» WHAT IS EXPECTED: Collect every line below that contains the string "them", and copy each one in full. Case counts when matching.

Records taken from a dataset
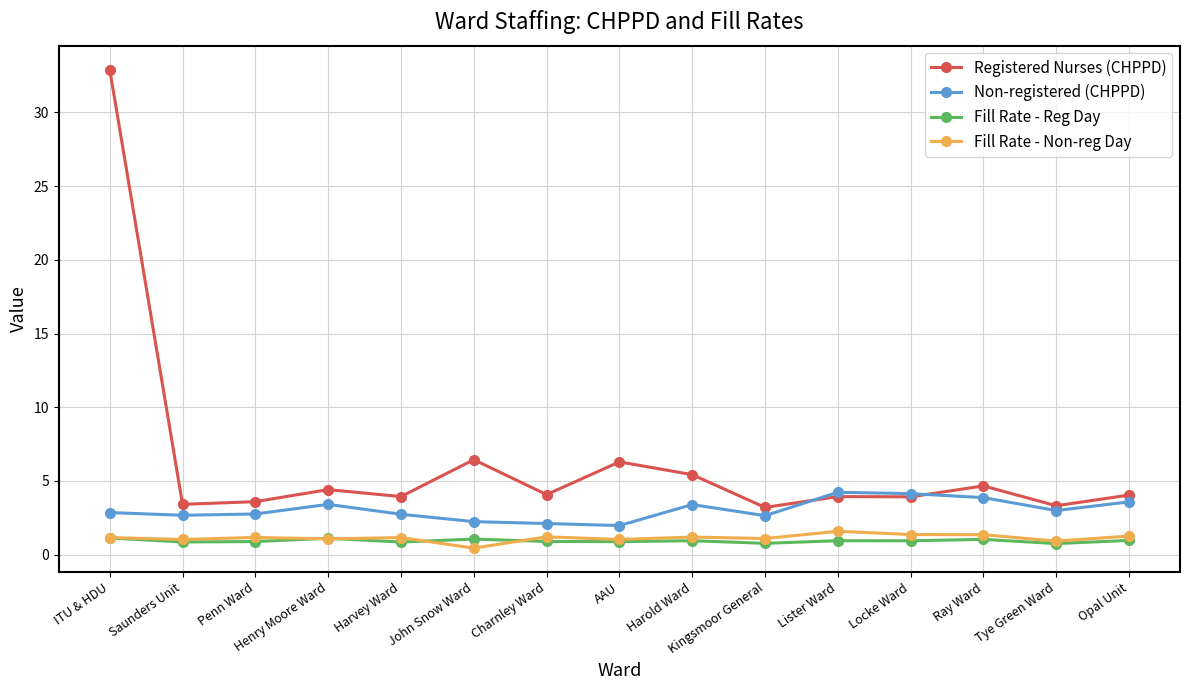

Is it true that Registered Nurses (CHPPD) equals 1.0 at Kingsmoor General?

False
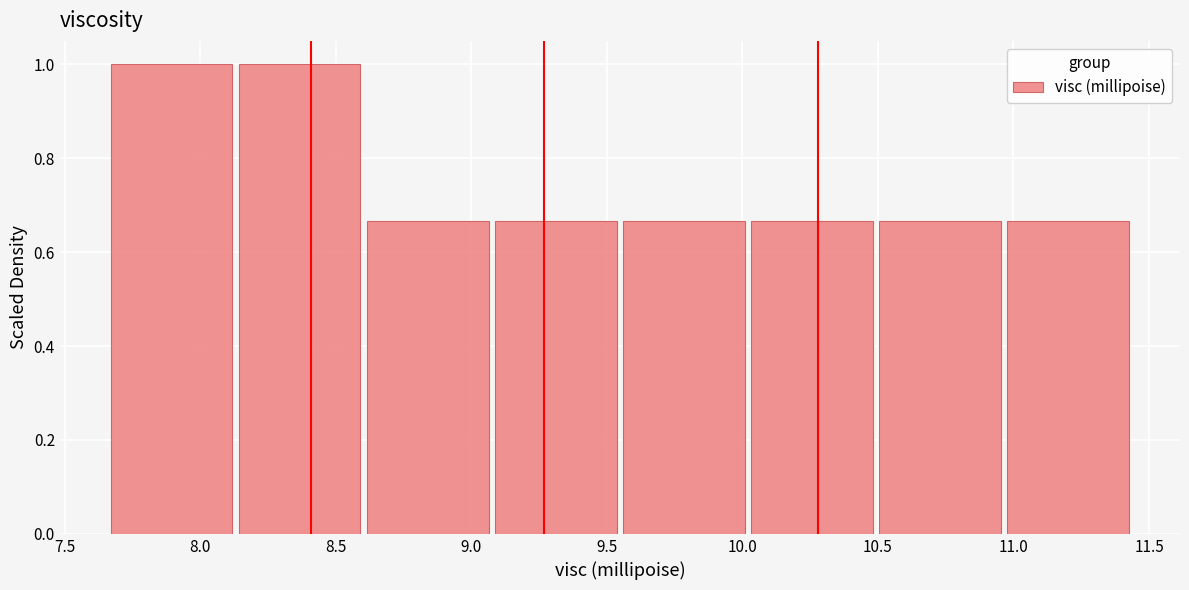

How tall is the bar that spans 8.60 to 9.10 on the x-axis? Neither the bar edges nor the heights are printed on the chart, so give them approximately, as read against the axes.

0.66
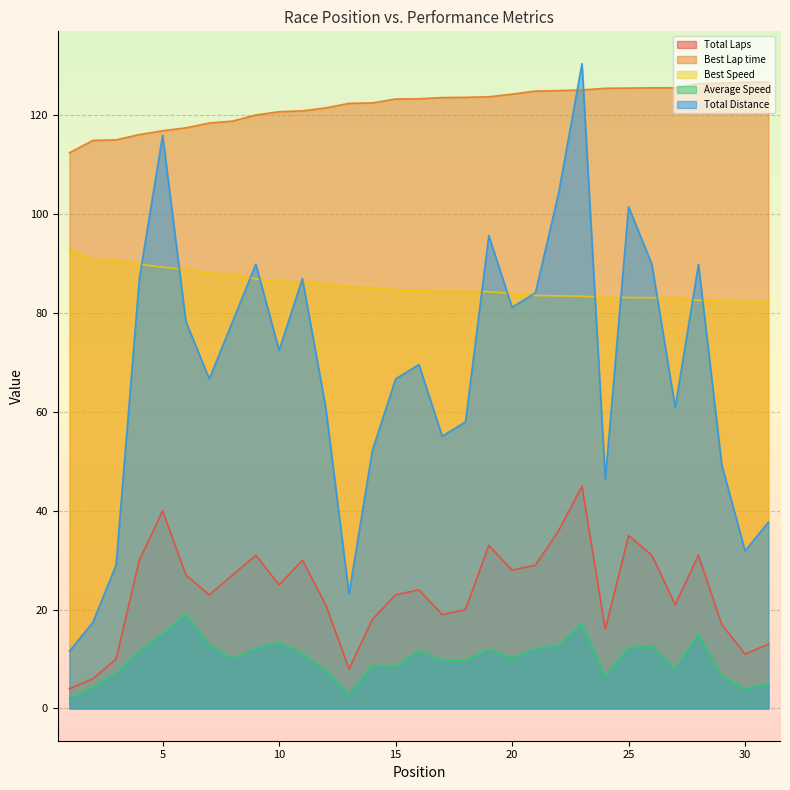

Between 26 and 16, which is larger?

26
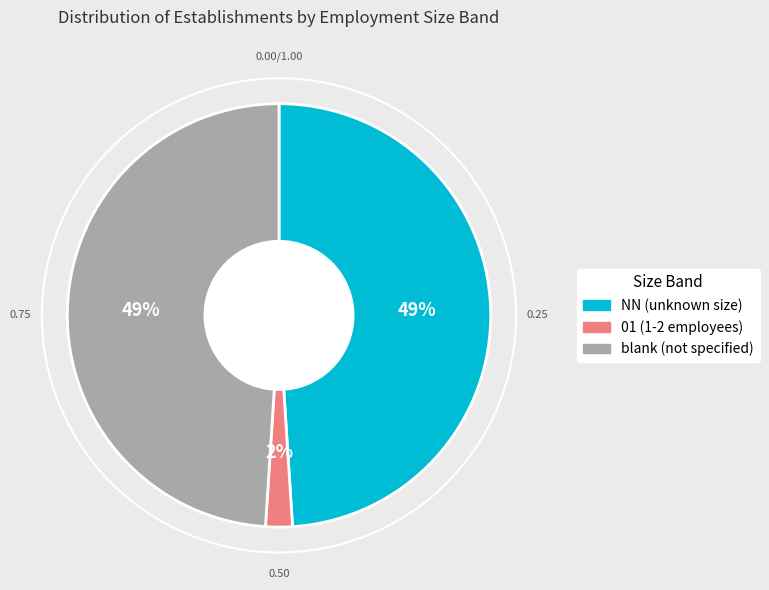

How many segments does this pie chart have?

3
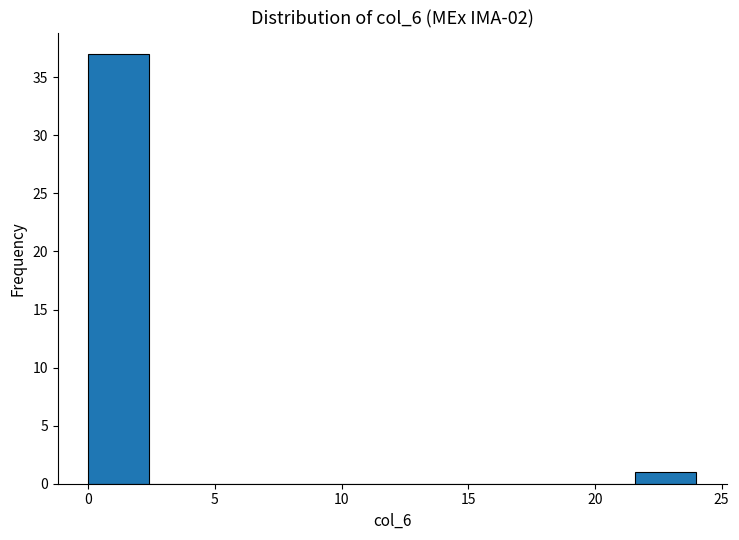

Reading left to right, list every bar in this chart as the range it spans on the x-axis followed by its height. Neither the bar edges nor the heights are printed on the chart, so give them approximately, as read against the axes.

0.0 to 2.4: 37
2.4 to 4.8: 0
4.8 to 7.2: 0
7.2 to 9.6: 0
9.6 to 12.0: 0
12.0 to 14.4: 0
14.4 to 16.8: 0
16.8 to 19.2: 0
19.2 to 21.6: 0
21.6 to 24.0: 1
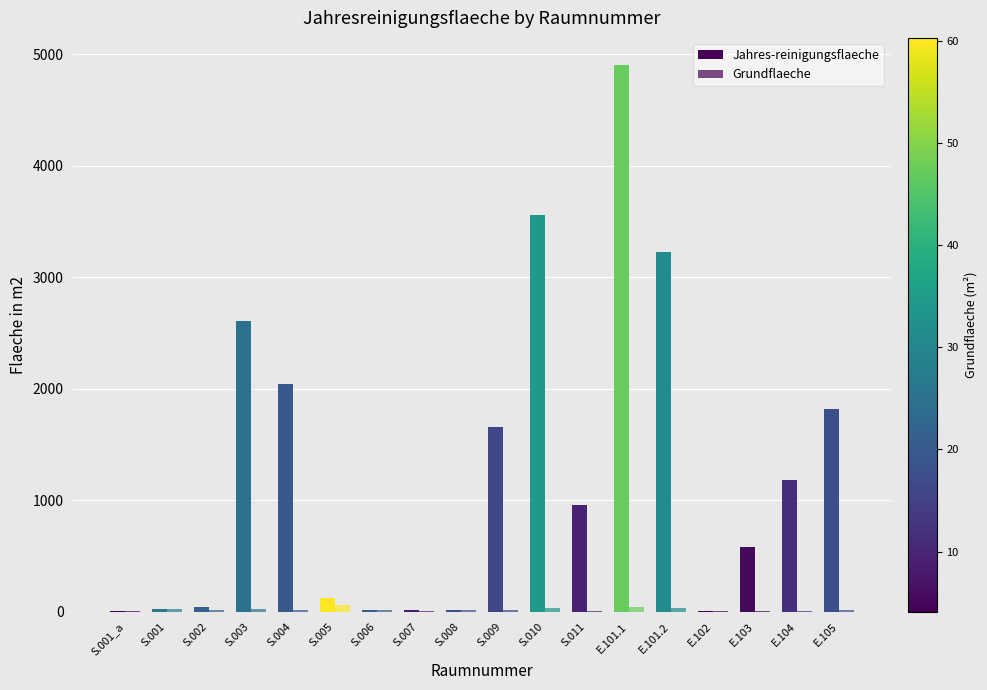

List the series in order of their overall mean, highest first.

Jahres-reinigungsflaeche, Grundflaeche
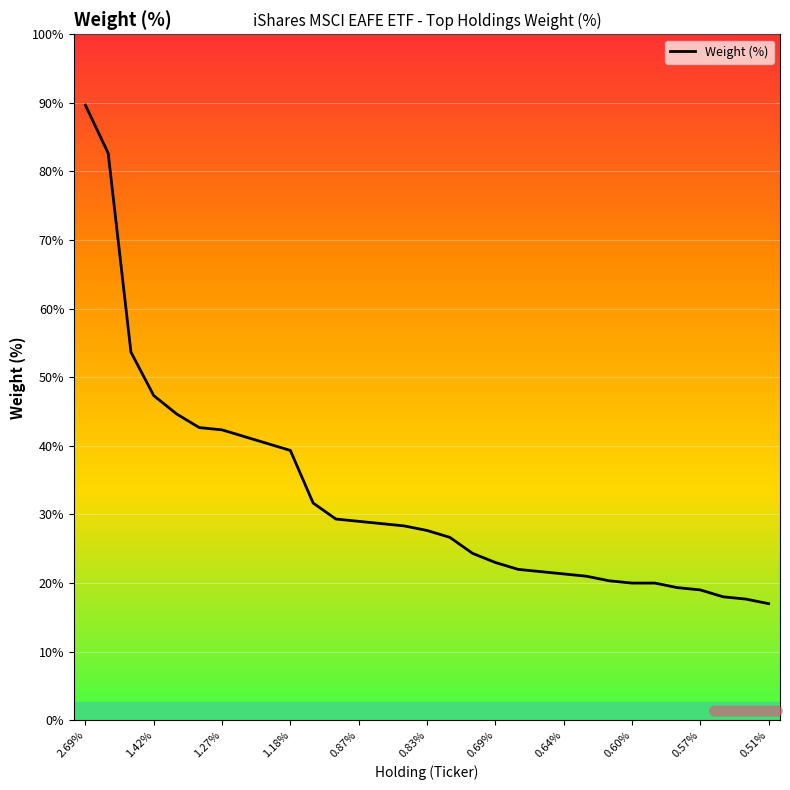

How many lines are shown in the chart?

1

» RESULT OF THIS EXERCISE:
How tall is the bar that spans 8.60 to 9.10 on the x-axis? Neither the bar edges nor the heights are printed on the chart, so give them approximately, as read against the axes.
Reading left to right, list every bar in this chart as the range it spans on the x-axis followed by its height. Neither the bar edges nor the heights are printed on the chart, so give them approximately, as read against the axes.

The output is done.